A total of 350 people received the first injection of the Covid-19 Sinovac vaccine during the vaccination program for religious leaders in Palembang, South Sumatra, March 23. Antara/Nova Wahyudi
Despite vaccination being an important effort in dealing with a pandemic, not everyone is initially willing to accept it. In the results of a survey by the Covid-19 Task Force with the World Health Organization (WHO) and the United Nations International Children’s Emergency Fund (UNICEF), conducted in September 2020, as many as 65 percent of respondents were willing to accept the vaccine, 27 percent were doubtful, and 8 percent refused. The reason for the rejection was a religious factor, including the matter of the halal, or permissible by the Islamic law, aspect. That is why the government is collaborating with religious figures, in addition to public figures, to convince the public.
Head of the Public Communication Division of the Covid-19 Task Force, Hery Trianto, said religious figures played an important role, among others, through their rulings. “With the issuance of the MUI fatwa that vaccines are holy and halal, it will be very helpful in public acceptance,” he said. At the start of the vaccination program using the Sinovac vaccine on January 13, religious leaders were among the first to be vaccinated, along with President Joko Widodo.

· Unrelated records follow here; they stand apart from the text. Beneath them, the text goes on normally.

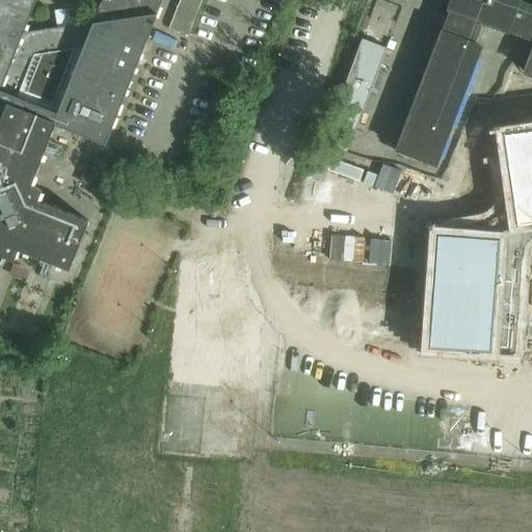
[(69,270),(88,221),(37,201),(42,190),(30,186),(55,126),(105,145),(161,5),(162,0),(102,0),(92,23),(23,33),(36,0),(0,0),(0,263),(3,257),(14,261),(18,250),(69,270)]
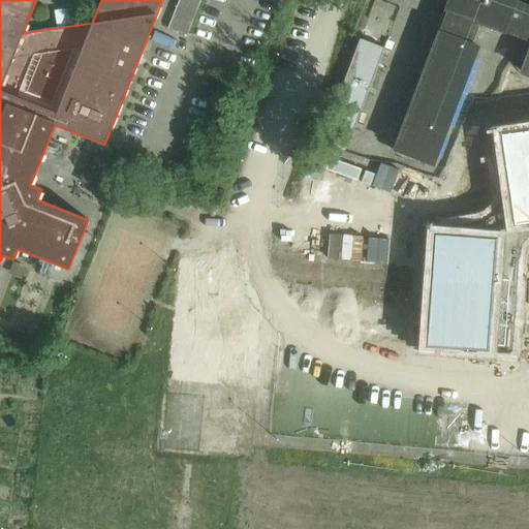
[(179,0),(168,29),(187,36),(188,33),(201,0),(179,0)]
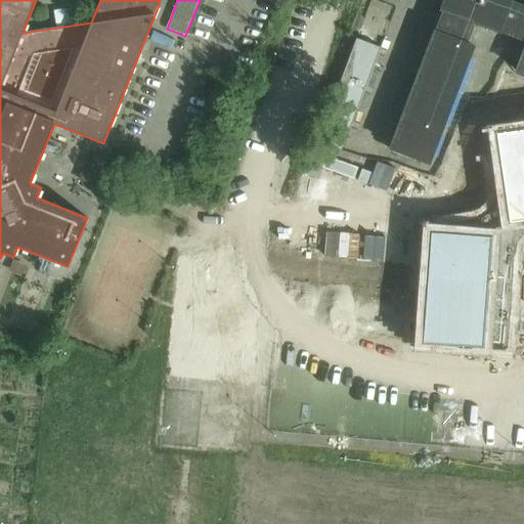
[(523,5),(511,0),(510,0),(443,0),(439,10),(443,12),(441,16),(431,14),(427,22),(436,28),(389,148),(429,164),(474,47),(468,45),(476,24),(523,42),(523,49),(516,72),(523,75),(523,5)]
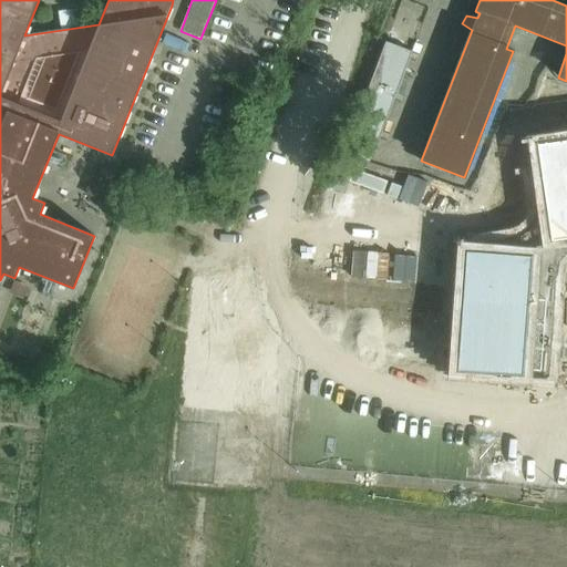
[(378,137),(410,53),(387,44),(354,129),(378,137)]
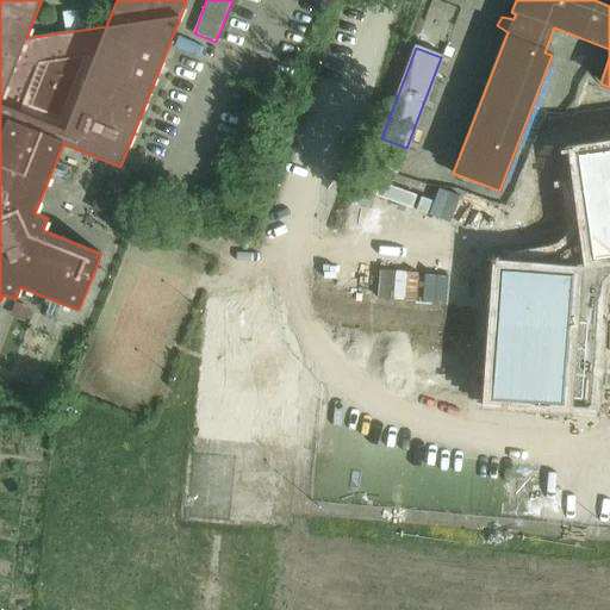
[(500,269),(491,399),(591,406),(591,400),(593,367),(601,368),(601,377),(601,378),(601,379),(601,380),(602,380),(602,381),(602,383),(603,383),(603,384),(604,384),(605,384),(605,385),(607,385),(608,385),(609,385),(609,360),(602,360),(603,344),(596,344),(599,293),(601,286),(603,280),(605,275),(609,269),(609,149),(577,154),(583,190),(572,192),(572,194),(577,223),(577,229),(576,234),(573,240),(571,244),(567,249),(562,251),(558,254),(552,256),(516,261),(512,261),(512,271),(500,269)]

A lecturer at the faculty of law at Monash University, Australia, Nadirsyah Hosen, said that this pandemic has made people to introspect. “God is in our hearts, not only in places of worship, so that worship can be everywhere without violating the rules of the Islamic law,” said Nadirsyah. “This pandemic also confirms that religion is not rigid.”
Muslim scholar Komaruddin Hidayat said that congregations have decreased during the pandemic. “However, social worship is increasing. It is shown by more people doing good deeds, helping neighbors and the needy,” said the chancellor of the International Indonesian Islamic University on Saturday, March 27. The opportunity to worship in the form of learning is also more developed, effective and cheaper. “We can worship more solemnly, and be more diligent in reciting the Qur’an because we have much to pray for,” said Komaruddin.